La scolarité des étudiants de l’université Akli-Mohand-Oulhadj de Bouira est sérieusement perturbée.

Depuis le début de l’année, le campus a été maintes fois paralysé par des actions de protestation devenues récurrentes. Hier, ce sont les enseignants et les agents chargés de la sécurité qui ont décidé d’observer un arrêt de travail en guise de protestation contre la dégradation des conditions de sécurité au niveau du campus. Plusieurs cas d’agressions ont été déplorés ces derniers mois.

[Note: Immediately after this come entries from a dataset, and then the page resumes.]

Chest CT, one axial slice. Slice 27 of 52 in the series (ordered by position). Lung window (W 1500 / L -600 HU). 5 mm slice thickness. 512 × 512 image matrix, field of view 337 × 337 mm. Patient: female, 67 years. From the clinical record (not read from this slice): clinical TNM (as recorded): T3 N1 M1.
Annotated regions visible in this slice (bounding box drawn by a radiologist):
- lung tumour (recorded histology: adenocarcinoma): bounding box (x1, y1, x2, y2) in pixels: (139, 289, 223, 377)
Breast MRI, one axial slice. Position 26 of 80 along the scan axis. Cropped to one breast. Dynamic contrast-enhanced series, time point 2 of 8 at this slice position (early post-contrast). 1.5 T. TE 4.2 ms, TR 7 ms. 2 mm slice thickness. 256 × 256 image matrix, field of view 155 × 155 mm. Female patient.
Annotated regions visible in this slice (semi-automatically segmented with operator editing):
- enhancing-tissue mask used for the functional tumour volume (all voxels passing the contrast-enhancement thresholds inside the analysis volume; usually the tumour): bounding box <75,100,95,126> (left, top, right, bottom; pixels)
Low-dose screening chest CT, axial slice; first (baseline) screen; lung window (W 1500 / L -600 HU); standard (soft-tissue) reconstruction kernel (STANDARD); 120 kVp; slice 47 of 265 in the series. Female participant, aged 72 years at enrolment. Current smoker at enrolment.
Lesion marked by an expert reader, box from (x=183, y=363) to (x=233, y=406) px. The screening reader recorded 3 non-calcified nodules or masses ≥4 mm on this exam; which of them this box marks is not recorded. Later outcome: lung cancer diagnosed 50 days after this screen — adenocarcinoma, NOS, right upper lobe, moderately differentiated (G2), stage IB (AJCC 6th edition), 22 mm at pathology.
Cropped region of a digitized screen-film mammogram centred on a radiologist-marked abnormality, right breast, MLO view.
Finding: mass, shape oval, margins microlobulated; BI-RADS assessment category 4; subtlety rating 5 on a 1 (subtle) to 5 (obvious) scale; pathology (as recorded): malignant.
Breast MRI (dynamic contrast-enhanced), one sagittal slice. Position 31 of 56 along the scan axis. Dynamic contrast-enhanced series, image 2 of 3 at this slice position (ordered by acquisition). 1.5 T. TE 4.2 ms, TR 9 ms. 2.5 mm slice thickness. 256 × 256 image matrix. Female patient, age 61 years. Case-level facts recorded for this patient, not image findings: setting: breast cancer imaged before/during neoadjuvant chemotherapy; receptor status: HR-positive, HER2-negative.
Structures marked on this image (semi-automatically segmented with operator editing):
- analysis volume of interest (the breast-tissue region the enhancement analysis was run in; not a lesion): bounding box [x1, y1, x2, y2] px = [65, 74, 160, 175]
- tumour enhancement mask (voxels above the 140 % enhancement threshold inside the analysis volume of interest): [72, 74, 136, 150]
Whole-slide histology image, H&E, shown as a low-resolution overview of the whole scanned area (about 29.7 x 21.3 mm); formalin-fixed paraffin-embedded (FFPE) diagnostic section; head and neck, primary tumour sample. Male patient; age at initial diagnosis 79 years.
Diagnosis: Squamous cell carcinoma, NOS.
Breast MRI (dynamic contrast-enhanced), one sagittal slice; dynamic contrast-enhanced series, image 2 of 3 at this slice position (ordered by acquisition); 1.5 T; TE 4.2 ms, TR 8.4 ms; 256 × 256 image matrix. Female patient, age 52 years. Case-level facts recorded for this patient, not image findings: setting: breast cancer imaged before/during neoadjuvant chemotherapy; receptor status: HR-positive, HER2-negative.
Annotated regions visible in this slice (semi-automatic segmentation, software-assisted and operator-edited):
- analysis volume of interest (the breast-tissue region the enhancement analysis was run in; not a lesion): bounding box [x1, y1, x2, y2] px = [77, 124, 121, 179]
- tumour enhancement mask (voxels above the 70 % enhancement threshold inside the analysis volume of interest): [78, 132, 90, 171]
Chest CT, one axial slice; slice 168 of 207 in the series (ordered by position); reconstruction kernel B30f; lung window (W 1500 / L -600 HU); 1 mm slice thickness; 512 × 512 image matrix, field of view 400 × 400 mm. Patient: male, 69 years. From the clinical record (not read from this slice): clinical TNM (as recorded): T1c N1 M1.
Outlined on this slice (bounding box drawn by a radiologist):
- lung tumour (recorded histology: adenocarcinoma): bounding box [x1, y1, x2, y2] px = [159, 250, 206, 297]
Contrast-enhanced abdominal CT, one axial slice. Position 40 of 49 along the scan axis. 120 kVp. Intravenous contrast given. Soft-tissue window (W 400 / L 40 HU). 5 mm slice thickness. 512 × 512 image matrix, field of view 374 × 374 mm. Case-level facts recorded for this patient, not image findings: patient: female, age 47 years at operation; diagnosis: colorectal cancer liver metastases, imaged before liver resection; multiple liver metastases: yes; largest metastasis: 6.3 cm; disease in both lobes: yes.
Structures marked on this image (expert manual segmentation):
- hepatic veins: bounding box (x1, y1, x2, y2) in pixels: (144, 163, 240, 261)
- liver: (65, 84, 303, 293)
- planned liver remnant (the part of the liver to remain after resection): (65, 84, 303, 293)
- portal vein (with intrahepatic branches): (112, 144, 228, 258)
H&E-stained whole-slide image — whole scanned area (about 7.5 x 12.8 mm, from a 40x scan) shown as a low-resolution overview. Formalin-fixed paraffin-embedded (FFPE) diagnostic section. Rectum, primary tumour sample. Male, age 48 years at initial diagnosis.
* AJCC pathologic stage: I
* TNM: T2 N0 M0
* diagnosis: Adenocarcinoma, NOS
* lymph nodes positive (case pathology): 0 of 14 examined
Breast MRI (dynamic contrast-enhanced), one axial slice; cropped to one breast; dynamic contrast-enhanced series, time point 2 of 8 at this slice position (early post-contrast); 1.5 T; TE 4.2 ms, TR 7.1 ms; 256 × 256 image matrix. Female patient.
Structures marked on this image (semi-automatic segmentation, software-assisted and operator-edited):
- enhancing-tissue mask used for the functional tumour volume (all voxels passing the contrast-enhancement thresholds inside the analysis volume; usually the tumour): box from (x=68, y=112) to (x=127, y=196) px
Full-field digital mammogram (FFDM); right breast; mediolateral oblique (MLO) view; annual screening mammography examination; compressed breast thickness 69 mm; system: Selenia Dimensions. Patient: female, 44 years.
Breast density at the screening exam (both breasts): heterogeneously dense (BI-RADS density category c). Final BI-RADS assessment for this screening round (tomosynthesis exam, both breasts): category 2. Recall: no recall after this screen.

Le dernier acte qui a failli coûter la vie à un agent de sécurité, poignardé par des individus étrangers au campus, remonte au début de la semaine passée. La victime, gravement blessée, se trouve toujours à l’hôpital Mohamed-Boudiaf de Bouira. La grève enclenchée par le personnel encadrant durera trois jours. Rencontrés sur place, les protestataires ont affirmé que le mouvement de grève a été décidé pour interpeller les autorités concernées à prendre en charge le volet sécuritaire et les mesures nécessaires pour stopper ce fléau devenu inquiétant.
«C’est l’acte de violence commis sur la personne d’un chargé de la sécurité qui est à l’origine de ce mouvement suivi en masse au niveau du campus. Ce qui nous a poussés à observer une grève de trois jours pour interpeller les pouvoirs publics sur ce phénomène», a déclaré un enseignant adhérent au Conseil national des enseignants du supérieur (Cnes). Pour le coordinateur local du Cnes, il est temps d’agir et stopper des agressions et dépassements au sein du campus. «Il est temps de dire basta et de réagir fermement contre de pareils dépassements, qui sont devenus monnaie courante au sein de notre université.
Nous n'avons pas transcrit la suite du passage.